As the resident "old guy" in this forum, I remember first attempting bounce flash in the early 70's. I used a Vivitar 180, a shoe-mounted flash that could neither tilt nor rotate. It had two power settings: Full and Half power, plus a snap-one wide angle adapter. In order to use it in the bounce mode, I purchased a 3' extension flash cable and carried the flash in my pocket rather mounting it in cold shoe of my father's Pentax Spotmatic. When I was ready to make an exposure, I would locate a suitable bounce surface, estimate the distance from my flash to the bounce surface, estimate the distance from the bounce surface back to the subject, then add these two distances together. The correct aperture could then be read from scale on the top of the flash. This would give the proper exposure based on distance alone, which would probably work in a room with mirrored walls and ceilings. Unfortunately, this was never the case, so an exposure factor, usually 2 f-stops, was added to compensate for the varying degrees of bounce surface reflectivity. You could now set the "proper" aperture and hope for the best. Needless to say, high ISO/ASA films were the norm, as were large shooting apertures.
The lead photo was published on May 23, 1973 in East/West, a San Francisco bilingual newspaper. I used a 28mm F 2.5 Vivitar wide angle lens that allowed me to include as much of the foreground as I wished. I also bounced my flash, determining the exposure the old fashioned way. This technique revealed detail in Ms. Wong's face more effectively than mounting the flash on-camera. It also provided an even exposure from front to back.
Today's automatic flashes self-regulate their output based on exposure data processed from either a sensor eye mounted on the flash, or from exposure information gathered by the camera through its built-in meter. The latter method requires a dedicated speedlight, usually one made by the camera's manufacturer, that can communicate directly with the camera. This insures compatibility between the meter's interpretation of the situation, and the speedlight's ability to correctly apply this information to achieve proper exposure.

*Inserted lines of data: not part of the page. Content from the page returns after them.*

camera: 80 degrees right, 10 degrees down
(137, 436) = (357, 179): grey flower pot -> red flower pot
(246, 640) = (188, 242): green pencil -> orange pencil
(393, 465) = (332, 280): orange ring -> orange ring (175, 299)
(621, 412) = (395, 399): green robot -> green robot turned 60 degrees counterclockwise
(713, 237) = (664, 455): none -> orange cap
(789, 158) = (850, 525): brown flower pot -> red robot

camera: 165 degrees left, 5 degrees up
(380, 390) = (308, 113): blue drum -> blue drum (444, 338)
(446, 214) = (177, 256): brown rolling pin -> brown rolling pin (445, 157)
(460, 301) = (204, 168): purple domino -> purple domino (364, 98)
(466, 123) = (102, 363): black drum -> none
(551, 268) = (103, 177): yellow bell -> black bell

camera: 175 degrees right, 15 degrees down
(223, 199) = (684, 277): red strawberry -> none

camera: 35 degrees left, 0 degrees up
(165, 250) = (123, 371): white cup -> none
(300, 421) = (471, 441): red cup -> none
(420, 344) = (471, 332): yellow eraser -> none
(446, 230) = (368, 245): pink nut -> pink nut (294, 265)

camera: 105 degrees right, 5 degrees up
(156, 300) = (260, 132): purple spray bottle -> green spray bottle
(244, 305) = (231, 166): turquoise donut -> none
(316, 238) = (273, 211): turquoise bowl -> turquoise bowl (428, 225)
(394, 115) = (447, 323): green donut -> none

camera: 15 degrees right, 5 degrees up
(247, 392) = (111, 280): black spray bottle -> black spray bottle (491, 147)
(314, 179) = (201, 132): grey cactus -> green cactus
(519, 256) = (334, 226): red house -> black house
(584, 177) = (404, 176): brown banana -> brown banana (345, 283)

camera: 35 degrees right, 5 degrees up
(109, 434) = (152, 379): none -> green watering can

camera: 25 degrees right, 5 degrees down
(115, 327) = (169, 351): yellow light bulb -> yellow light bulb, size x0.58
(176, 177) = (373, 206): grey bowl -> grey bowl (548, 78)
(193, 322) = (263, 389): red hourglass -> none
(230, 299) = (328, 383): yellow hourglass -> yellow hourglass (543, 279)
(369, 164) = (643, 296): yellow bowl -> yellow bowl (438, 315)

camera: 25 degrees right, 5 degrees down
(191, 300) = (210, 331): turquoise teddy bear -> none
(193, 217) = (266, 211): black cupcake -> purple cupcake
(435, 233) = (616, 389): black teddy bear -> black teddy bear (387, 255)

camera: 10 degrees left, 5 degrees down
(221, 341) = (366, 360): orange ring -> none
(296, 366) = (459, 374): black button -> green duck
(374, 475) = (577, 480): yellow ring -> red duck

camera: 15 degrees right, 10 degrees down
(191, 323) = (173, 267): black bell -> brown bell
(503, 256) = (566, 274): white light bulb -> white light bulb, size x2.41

This particular assignment was to bring back an image from a talent show held at a local community center. It was a large room, and the closest bounce surface was the ceiling. Available light would require exposure times too long to be practical. I decided to see what I could do with bounce flash. There were going to be some exposure problems, as the camera-subject distance was unusually long, about 20'. This would be a relatively long shot even for on-camera direct flash. After some quick tests, I settled on 1/250 of a second, F 2.8, ISO 800. The lens was a 70-200 2.8 zoom, shot wide open. The on-camera flash was an SB-900, zoomed to the 200mm setting to tighten the light spread as much as possible. I also attached a square of gaffer-covered cardboard to the small patch on Velcro on the lower edge of the flash head. This gobo* would insure that the subject would receive only the light bounced from the ceiling. The speedlight was set to manual with full discharge, requiring a relatively long recycle time. Notice how the light fades off in the background due to the greater distance it had to travel. Here Roger Mariucci sings Tom Jones' "Delilah", and carries it off very well.
I couldn't help but notice how incredibly even the light was, but shouldn't have been surprised. The light traveled a long way to reach the ceiling on an oblique path, which minimized the intensity difference between the light hitting Mr. Mariucci and that which hit the background. Also, the ceiling essentially became an enormous light box, creating an even frontal lighting that was very flattering, but a little short on character.
Mr. Mariucci was the last act, and true to form, his "fans", dollar bills and handkerchiefs in hand, charged the stage to the delight of the audience. From where I stood in the background, I couldn't get the shot. However, at the prompting of one of the guests, they re-staged the shot for his benefit. I made my way over to the site of the re-shoot while I pulled the SB-900 off my D300 and put it on my D7000 which was equipped with a 28-75 Tamron. I didn't any time to check the settings, so I just took the shot, and hoped that RAW processing would salvage the image. It turns out that the ISO was 1600, the exposure set to 1/80, the aperture to 2.8 and the white balance set to Incandescent. The flash was still set to Manual and Full Power. Needless to say, I was really pushing my luck.
Since another photographer had "set up" the shot, I needed to make a quick introduction, so I announced, "Can I get one too?". They obviously cooperated, and gave me a really cute photograph. Having the second camera ready to go was a real lifesaver, since the 70-200 would never have worked in such close quarters. Immediately afterward, I quickly introduced myself to Mr. Mariucci, and asked for help with the names.
The final shot was overexposed, but recoverable. The shadow patterns in the eyes shows that the on-flash was essentially pointed straight up. The gobo on the flash prevented any hot spots on the subjects. But the expressions say it all, and my editor was very pleased with the final product.
*gobo is camera speak for "GO Between Optics". It is some sort of shade placed between the light source and the camera lens. It prevents stray light from striking the lens on an oblique angle, the cause of most of the "ghosts" found on images that are lit from behind.